PROBLEM REQUIREMENTS>
Can you revise the entries below so that each "chart" becomes "graph", with nothing else altered? Leave the pictures out of your answer.

INPUT RECORDS>
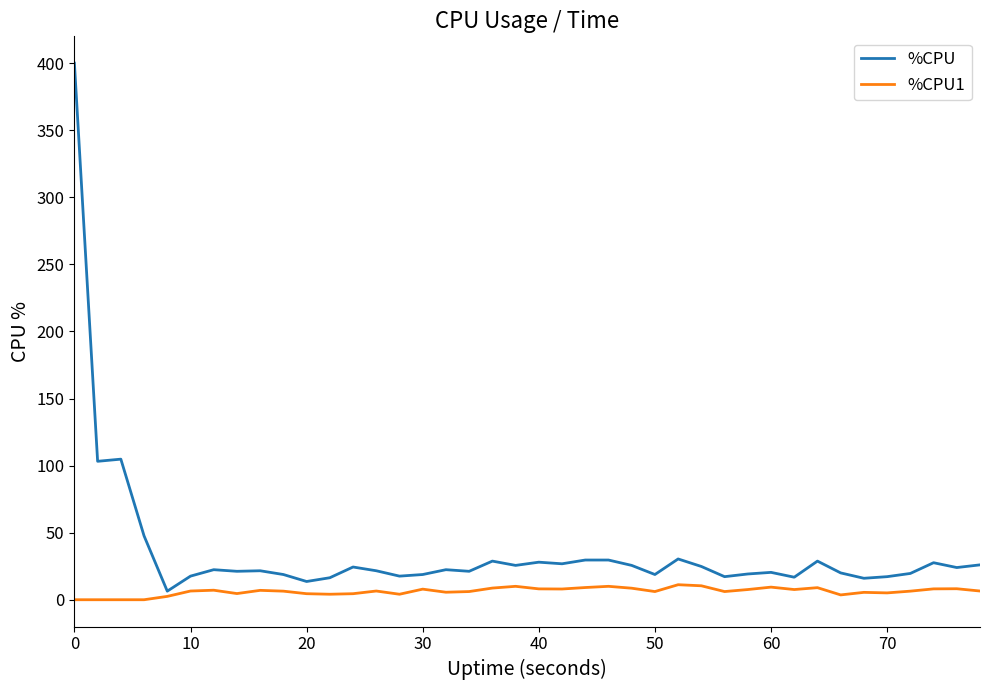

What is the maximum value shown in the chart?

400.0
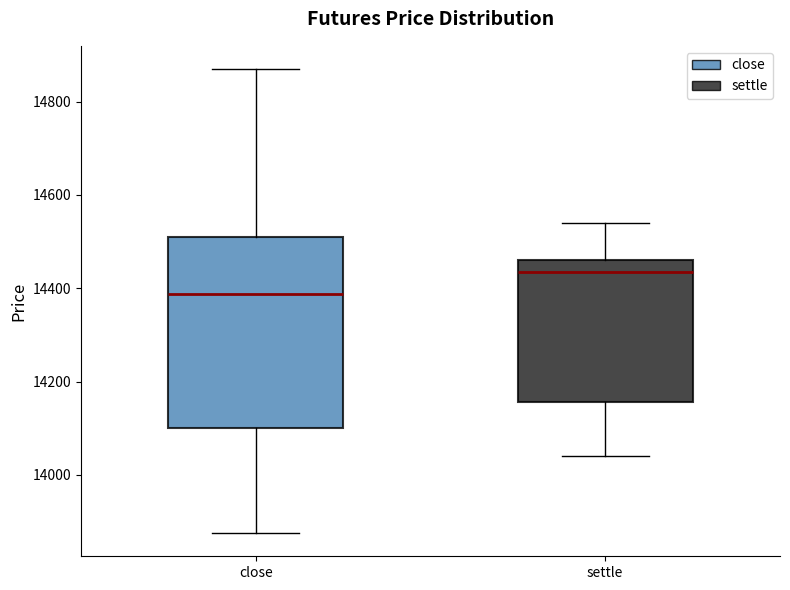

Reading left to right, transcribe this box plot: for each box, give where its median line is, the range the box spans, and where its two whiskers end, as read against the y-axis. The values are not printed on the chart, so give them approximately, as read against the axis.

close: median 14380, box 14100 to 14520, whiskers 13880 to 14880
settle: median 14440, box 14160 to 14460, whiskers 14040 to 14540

SOLVED EXERCISE>
What is the maximum value shown in the graph?

400.0

Reading left to right, transcribe this box plot: for each box, give where its median line is, the range the box spans, and where its two whiskers end, as read against the y-axis. The values are not printed on the graph, so give them approximately, as read against the axis.

close: median 14380, box 14100 to 14520, whiskers 13880 to 14880
settle: median 14440, box 14160 to 14460, whiskers 14040 to 14540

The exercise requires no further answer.